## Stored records
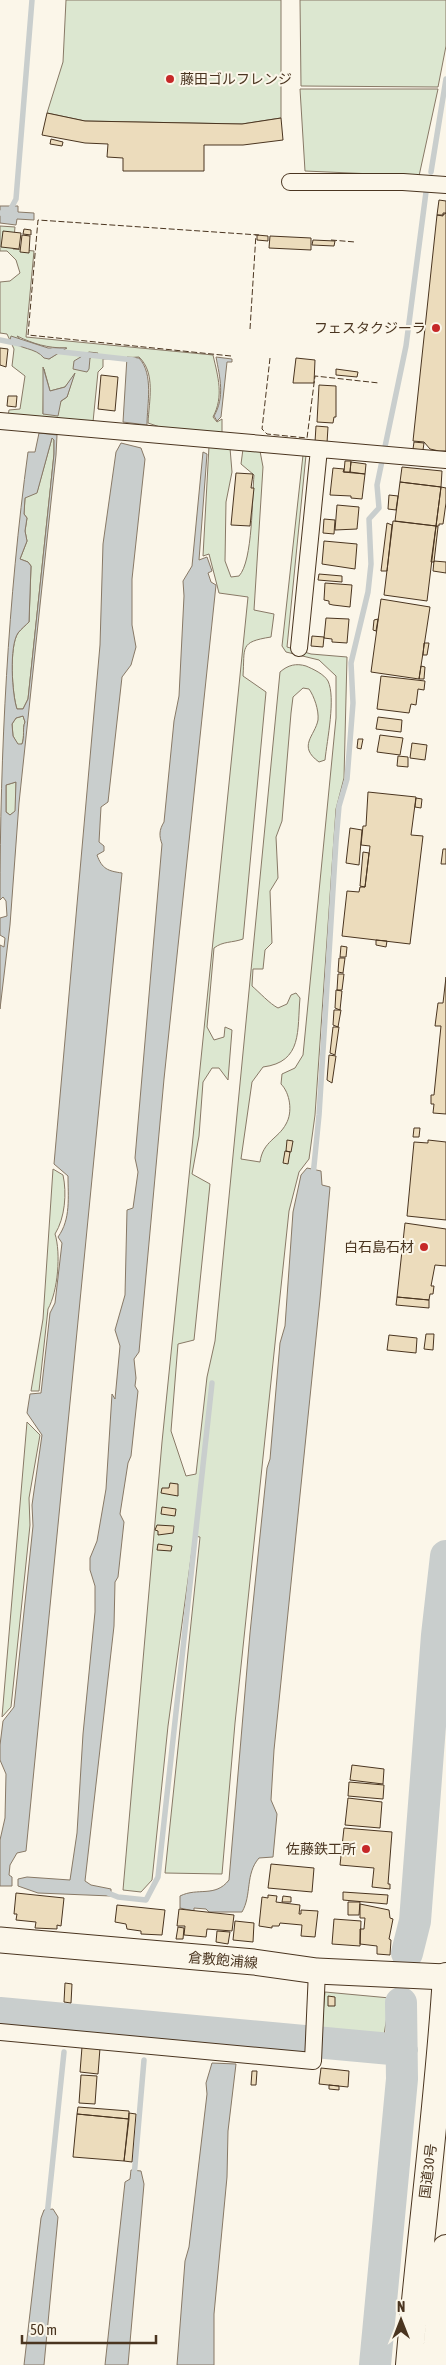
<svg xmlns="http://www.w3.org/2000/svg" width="446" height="2365" font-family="'Asap Condensed','Noto Sans JP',sans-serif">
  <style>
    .green { fill: #dce7d0; stroke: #887966; fill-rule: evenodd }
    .water { fill: #c9cecd; stroke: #887966; fill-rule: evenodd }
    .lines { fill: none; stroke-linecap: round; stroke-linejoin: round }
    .stream { stroke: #c9cecd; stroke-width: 5.5 }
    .river { stroke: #c9cecd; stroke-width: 32 }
    .building { fill: #ecdcbc; stroke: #4a3520 }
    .minor-casing { stroke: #4a3520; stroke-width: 18 }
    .primary-casing { stroke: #4a3520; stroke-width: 27 }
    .trunk-casing { stroke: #4a3520; stroke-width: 28 }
    .minor { stroke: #fbf6e9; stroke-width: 16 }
    .primary { stroke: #fbf6e9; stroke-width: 25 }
    .trunk { stroke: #fbf6e9; stroke-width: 26 }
    .fence { stroke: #4a3520; stroke-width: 1; stroke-dasharray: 6 2.5; stroke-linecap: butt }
    .poi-dot { fill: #c62828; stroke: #fbf6e9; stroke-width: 2 }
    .labels { text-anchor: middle; stroke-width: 4; stroke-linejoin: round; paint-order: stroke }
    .poi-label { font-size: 14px; fill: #4a3520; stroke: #fbf6e9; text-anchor: end }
    .street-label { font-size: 14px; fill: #4a3520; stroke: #fbf6e9 }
  </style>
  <rect width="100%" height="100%" fill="#fbf6e9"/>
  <path class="green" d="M66 0H281V118L242 124 85 121 47 113 63 62Z
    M300 0H446V46L438 87 301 86Z
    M300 89H438L419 176 305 171Z
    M0 226 15 227 13 249 34 251 26 337 213 355C218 377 224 396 213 417L217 422 222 419V433L163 428 148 423C149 401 156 373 139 357L103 359V367L98 372 93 422 8 416 9 410 20 409 25 376 12 366 14 349 7 334 0 333V282L10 281 20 273 16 260 7 251H0ZM17 336C34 344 47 348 66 348L49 359C35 348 29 351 17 336ZM44 369 50 391 65 387 73 377 67 397 43 414Z
    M52 438 54 440V454L28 699 23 709H17C12 694 9 646 18 633 21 629 26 625 29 622L31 566 28 562 20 559 27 541 25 531 27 518 24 514 25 497 37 492Z
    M209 446 230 448 232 472 226 502 225 561 231 577 239 576C253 561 252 497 254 475L241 464 243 449 306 455 287 647 311 654 347 657 344 778 336 809 315 1115 309 1159 299 1172 289 1211 235 1723 222 1874 165 1873 200 1537 194 1536 168 1726 152 1880 141 1892 123 1890 162 1442 248 597 219 593 209 554 203 556ZM260 451 303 455 282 646 286 652 319 660 336 676V718L303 1055 295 1068 282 1074 281 1084C290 1093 293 1112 286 1124 278 1139 263 1141 260 1162L241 1159 252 1082 263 1067C303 1062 297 1030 300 998L296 993 291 995 287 1004 278 1008C270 1004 259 992 252 986L253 969H263L265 950 272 943 270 891 278 878 276 837 282 821 291 713 293 697 303 688 309 689C314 696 319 710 318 720 315 736 297 746 319 762L325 760C327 740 336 698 328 681 324 674 313 669 306 666 296 663 288 665 280 672L215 1341 207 1377 196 1474 186 1476 171 1431 178 1344 194 1340 210 1184 192 1174 199 1136 203 1082 212 1068H219L228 1080 232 1030 225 1027 224 1037 214 1040 207 1027 214 948C223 941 232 943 243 939L266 692 243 676C245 647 239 642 271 637L274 614 254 610 263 467Z
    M23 716 25 722C22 729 25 736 22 744L18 745 13 736 12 724 16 718Z
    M16 782V811L10 815 6 812V785Z
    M53 1169 63 1175C67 1193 65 1218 55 1234 61 1253 58 1291 48 1309L39 1391H31L43 1319Z
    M27 1422 40 1435 29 1498 30 1525 11 1707 2 1717Z
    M325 1992 390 1998 383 2041 321 2035Z"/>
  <path class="water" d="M0 206H18V212L34 213V220L17 219 16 225 0 223Z
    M11 336 48 348H67L49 359 44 358C35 347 20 350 10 340Z
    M89 352 98 353 96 356 90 358 89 369 87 372 73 369 74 361Z
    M127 357 139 358C154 374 147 404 147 425L123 422Z
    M216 357 232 359V362H227L221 417 217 421 214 416C225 397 220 378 216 357Z
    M43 367 50 391 65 387 75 373 67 397 61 401 58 416 43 414Z
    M39 433 57 435 56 455 19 803 10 925 0 1009V945L4 947 5 938 0 935V918L7 916 6 901 3 897 0 900C0 752 8 599 28 452H35ZM52 438 54 440V454L28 699 23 709H17C12 695 9 646 18 633 21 629 26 625 29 622L31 566 28 562 20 559 27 541 25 531 27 518 24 514 25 498 37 493ZM23 716 25 722C22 729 25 736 22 744H18L13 736 12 724 16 718ZM16 782 15 811 10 815 6 812V785Z
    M121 443 141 448 145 459 132 579V625L136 647 131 665 122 677 108 802 101 807 99 842 104 846V851L97 855C102 869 108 871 122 873L26 1851 17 1853 10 1865 9 1875 12 1877V1886H0V1840L5 1818 6 1774 0 1760V1745L3 1721 14 1707 33 1526 32 1505 42 1435 27 1413 30 1394 41 1393 50 1313 55 1303 62 1243 58 1237C71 1219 68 1197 68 1176L54 1164 100 645 103 544 116 452Z
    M203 452 207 454 199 560 207 557 212 571 208 573 211 582 216 585 164 1079 139 1352 134 1359 136 1378 135 1386 138 1391 131 1456 128 1463 120 1514 124 1522 118 1577 115 1582 114 1626 85 1881 91 1885 111 1889V1896L38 1893 18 1886V1879L27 1877 70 1880 77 1833 83 1734 95 1612V1586L90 1570V1558L97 1541 106 1489 112 1394 115 1399 120 1346 115 1330 125 1295 127 1210 133 1208 138 1172 135 1158 162 844C159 836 159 830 164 822L174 721 179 696 184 596 183 581 192 566Z
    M307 1168 321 1171 322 1185 330 1187 320 1299 274 1750 271 1800 277 1814 273 1857 259 1858C245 1874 252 1895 242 1912H209L206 1909 194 1908V1911L180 1908V1896C198 1887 215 1898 229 1880L250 1633 267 1468 270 1459 280 1343 285 1326 293 1212 301 1175Z
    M212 2063 236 2064 228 2131 227 2177 214 2314V2365H177L185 2261 189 2247 207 2094 206 2083Z
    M131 2170 141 2171 144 2184 128 2365H105L125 2182 130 2179Z
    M53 2209 58 2217 44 2365H24L41 2218 44 2210Z"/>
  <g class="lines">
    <path class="stream" d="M431 172 446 79
      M0 213 8 214 16 199 32 0
      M0 340 20 344
      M53 351 134 360
      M313 1176 319 1115 336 841 339 806 347 779 353 703 351 663 368 592 371 564 369 519 379 508 377 485 406 346 426 192
      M419 1881 429 1882
      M108 1893 118 1897 146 1900 158 1877 212 1383
      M67 2020V2025
      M146 2034 147 2027
      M226 2041 227 2035
      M134 2177 144 2060
      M47 2216 64 2052"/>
    <path class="river" d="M407 1953 415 1921 437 1635 446 1556
      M0 2013 402 2050
      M375 2365 402 2079 401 2003"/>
  </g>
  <path class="building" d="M47 113 85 121 242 124 281 118 283 140 243 145H204V171H123V158L107 157 108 144 85 143 42 135Z
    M51 139 63 142 62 146 50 144Z
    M439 200 446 201V213L443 215H437Z
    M443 213H446V451H439L430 449 424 442 413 441 437 215 443 216Z
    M24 229 31 230V235L23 234Z
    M3 231 21 233 19 249 1 247Z
    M22 235 30 236 29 253 20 252Z
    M257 235 268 236V241L257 240Z
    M270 236 311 238V250L269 248Z
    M313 240 335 241 334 246 312 245Z
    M0 348 8 349 6 367 0 365Z
    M296 358 315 360 314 383H293Z
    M336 369 358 372 357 377 336 375Z
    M101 375 118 377 115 411 98 409Z
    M319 385 336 386V417H334L333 423 317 422Z
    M8 396H17L16 407 7 406Z
    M316 426 328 427 327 443 315 442Z
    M414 442 424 443 423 450 413 449Z
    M345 461H351L350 472H344Z
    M351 462 366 464 365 474 350 472Z
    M402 467 442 471 441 487 400 482Z
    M333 468 344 469 343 472 365 474 362 499 351 498V496L330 495Z
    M236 473 253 474 251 488H254L250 526 231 525Z
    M400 482 441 487 436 526 395 521Z
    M441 487 446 488V503L443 524H439V526H436Z
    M389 495 398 496 396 510 388 509Z
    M337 505 359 507 357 529 335 530Z
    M324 519 335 520 334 534 323 533Z
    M393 521 436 526 427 601 384 595Z
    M387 523 392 525 387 571H381Z
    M436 526 438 527 434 562H431Z
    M324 541 357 544 355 569 322 564Z
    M434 561 446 562V573L433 571Z
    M319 574 342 576V582L318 580Z
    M325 583 352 585 350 607 333 605 329 604V601L324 600Z
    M381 599 430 607 419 679 371 672Z
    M326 618 349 619 347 643 332 642V639L324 638Z
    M378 619 376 631 373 630 374 620Z
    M312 636 324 637 323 647 311 646Z
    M424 643H429L427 655H423Z
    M421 666 425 667 424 679H419Z
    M381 676 425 681 424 690 418 689 416 705 411 704 409 713 377 709Z
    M378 717 402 720 401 732 376 729Z
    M380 735 403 738 400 755 377 752Z
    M358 739H363L361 749 357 748Z
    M412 743 427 745 425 760 410 758Z
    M398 756 408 757V767L397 766Z
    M368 792 416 797 411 835 423 836 410 944 342 936 347 891 359 892 360 887H365L370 846 361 845 363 826H366Z
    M416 798 422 799 421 808 415 807Z
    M350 828 362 830 359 865 346 863Z
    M443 849H446V864H441Z
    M363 852 369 853 365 887 360 886Z
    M376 940 387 941 386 947 376 945Z
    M341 946 347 947 346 957H340Z
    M339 958H345L343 973 338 972Z
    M338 974H344L342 990H337Z
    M446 977V1114L433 1113 434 1104H431V1095H434L441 1026H435L438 1003H443Z
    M336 990 342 991 340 1010 335 1008Z
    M334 1010H341L338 1027 333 1025Z
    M333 1027H339L335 1055 330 1053Z
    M329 1055 336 1056 332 1083 327 1080Z
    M414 1128H420L419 1137H413Z
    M287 1140 293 1141 291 1152 286 1151Z
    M428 1140 446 1142V1220L407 1216 414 1142 428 1143Z
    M285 1151 290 1152 288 1164 283 1163Z
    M405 1223 446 1229V1266L435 1265 431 1286H434L433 1294H430L429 1300 397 1297Z
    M397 1297 429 1300V1308L396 1305Z
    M426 1334H434L433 1350 424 1349Z
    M389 1335 417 1338 416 1353 387 1350Z
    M170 1483 178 1484V1496L161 1493 162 1488H169Z
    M162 1507 176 1509 175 1516 161 1514Z
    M157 1525 174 1526 173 1533 158 1535V1531L155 1530Z
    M158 1544 172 1546 171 1551 157 1550Z
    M352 1765 384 1769 383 1784 350 1780Z
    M349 1782 384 1785 383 1799 348 1796Z
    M348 1798 382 1802 380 1828 345 1825Z
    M344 1828 392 1832 388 1884H390V1889L372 1887 374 1868 340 1865Z
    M271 1864 314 1868 312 1892 268 1888Z
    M343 1892 388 1895 387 1904 343 1900Z
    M16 1893 64 1898 61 1926 57 1925V1929L35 1928 36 1922 16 1920 17 1914H14Z
    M268 1895 277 1896 276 1902 300 1905 299 1914H301V1910L318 1911 315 1937 301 1936 302 1925 280 1923 279 1926H272V1928L259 1926 262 1897 268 1898Z
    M283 1896 291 1897V1902H282Z
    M348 1902H360L359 1915H348Z
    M360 1904 389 1910 390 1918 393 1919 389 1939 391 1940 390 1955 377 1954V1946L360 1944V1929H364L365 1918H360Z
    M117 1905 165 1910 162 1935 141 1934V1931L127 1929 126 1924 115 1922Z
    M179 1909 234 1915 232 1931 207 1929 206 1937 184 1935 185 1926H177Z
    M334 1919 361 1921 360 1946 332 1944Z
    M235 1921 254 1923 253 1942 233 1940Z
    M178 1927 184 1928 183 1939H176Z
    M217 1931 230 1932 228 1944 216 1942Z
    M65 1983 72 1984 71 2003 64 2002Z
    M328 1996 335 1997V2006H328Z
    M82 2047 100 2048 98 2074 80 2072Z
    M321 2068 349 2071 348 2087 319 2084Z
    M252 2071H257L256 2085H251Z
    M81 2075 97 2076 95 2104 79 2103Z
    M329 2085 339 2086V2090L329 2089Z
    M78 2107 129 2111V2119L77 2114Z
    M129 2113 136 2114 132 2162 124 2161Z
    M77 2114 129 2119 124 2161 73 2157Z"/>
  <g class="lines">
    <defs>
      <path id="minor" d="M290 182H403L446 185
        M0 421 446 460
        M299 648 319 449
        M0 2032 313 2061 317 1971"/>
      <path id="primary" d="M0 1940 254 1962 317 1971 446 1977"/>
      <path id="trunk" d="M409 2365C420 2235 438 2106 446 1976
        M435 2365 446 2248"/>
    </defs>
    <use href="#minor" class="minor-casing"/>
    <use href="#primary" class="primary-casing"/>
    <use href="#trunk" class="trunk-casing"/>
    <use href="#minor" class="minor"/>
    <use href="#primary" class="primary"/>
    <use href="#trunk" class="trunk"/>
    <path class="fence" d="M331 240 355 242
      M250 329 256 234
      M231 356 28 335 38 220 259 235
      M270 358 262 429 267 434 307 438 315 376 379 383"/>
  </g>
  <g class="poi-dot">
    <circle cx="170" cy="79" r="5"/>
    <circle cx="436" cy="328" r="5"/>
    <circle cx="424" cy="1247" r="5"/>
    <circle cx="366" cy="1849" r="5"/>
  </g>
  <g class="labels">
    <g class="poi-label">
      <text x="180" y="84" text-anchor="start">藤田ゴルフレンジ</text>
      <text x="426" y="333">フェスタクジーラ</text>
      <text x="414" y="1252">白石島石材</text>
      <text x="356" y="1854">佐藤鉄工所</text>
    </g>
    <g class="street-label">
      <text transform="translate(223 1960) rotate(5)" y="5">倉敷飽浦線</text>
      <text transform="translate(428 2171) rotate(-83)" y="5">国道30号</text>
    </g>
  </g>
  <g transform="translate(401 2320)" stroke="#fbf6e9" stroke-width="4" paint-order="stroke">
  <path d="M0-4L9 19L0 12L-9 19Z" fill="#4a3520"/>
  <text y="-8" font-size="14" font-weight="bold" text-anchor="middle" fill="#4a3520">N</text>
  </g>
  <path d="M22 2335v8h134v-8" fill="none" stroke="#4a3520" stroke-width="2.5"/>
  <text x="30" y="2335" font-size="15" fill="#4a3520" stroke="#fbf6e9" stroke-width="4" paint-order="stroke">50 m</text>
</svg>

## Task directions
Starting at the line above that holds "M0 213 8 214 16 199 32 0" and ending at the line that holds "M378 619 376 631 373 630 374 620Z", transcribe each line exactly and include no other lines.

## Answer to the exercise
      M0 213 8 214 16 199 32 0
      M0 340 20 344
      M53 351 134 360
      M313 1176 319 1115 336 841 339 806 347 779 353 703 351 663 368 592 371 564 369 519 379 508 377 485 406 346 426 192
      M419 1881 429 1882
      M108 1893 118 1897 146 1900 158 1877 212 1383
      M67 2020V2025
      M146 2034 147 2027
      M226 2041 227 2035
      M134 2177 144 2060
      M47 2216 64 2052"/>
    <path class="river" d="M407 1953 415 1921 437 1635 446 1556
      M0 2013 402 2050
      M375 2365 402 2079 401 2003"/>
  </g>
  <path class="building" d="M47 113 85 121 242 124 281 118 283 140 243 145H204V171H123V158L107 157 108 144 85 143 42 135Z
    M51 139 63 142 62 146 50 144Z
    M439 200 446 201V213L443 215H437Z
    M443 213H446V451H439L430 449 424 442 413 441 437 215 443 216Z
    M24 229 31 230V235L23 234Z
    M3 231 21 233 19 249 1 247Z
    M22 235 30 236 29 253 20 252Z
    M257 235 268 236V241L257 240Z
    M270 236 311 238V250L269 248Z
    M313 240 335 241 334 246 312 245Z
    M0 348 8 349 6 367 0 365Z
    M296 358 315 360 314 383H293Z
    M336 369 358 372 357 377 336 375Z
    M101 375 118 377 115 411 98 409Z
    M319 385 336 386V417H334L333 423 317 422Z
    M8 396H17L16 407 7 406Z
    M316 426 328 427 327 443 315 442Z
    M414 442 424 443 423 450 413 449Z
    M345 461H351L350 472H344Z
    M351 462 366 464 365 474 350 472Z
    M402 467 442 471 441 487 400 482Z
    M333 468 344 469 343 472 365 474 362 499 351 498V496L330 495Z
    M236 473 253 474 251 488H254L250 526 231 525Z
    M400 482 441 487 436 526 395 521Z
    M441 487 446 488V503L443 524H439V526H436Z
    M389 495 398 496 396 510 388 509Z
    M337 505 359 507 357 529 335 530Z
    M324 519 335 520 334 534 323 533Z
    M393 521 436 526 427 601 384 595Z
    M387 523 392 525 387 571H381Z
    M436 526 438 527 434 562H431Z
    M324 541 357 544 355 569 322 564Z
    M434 561 446 562V573L433 571Z
    M319 574 342 576V582L318 580Z
    M325 583 352 585 350 607 333 605 329 604V601L324 600Z
    M381 599 430 607 419 679 371 672Z
    M326 618 349 619 347 643 332 642V639L324 638Z
    M378 619 376 631 373 630 374 620Z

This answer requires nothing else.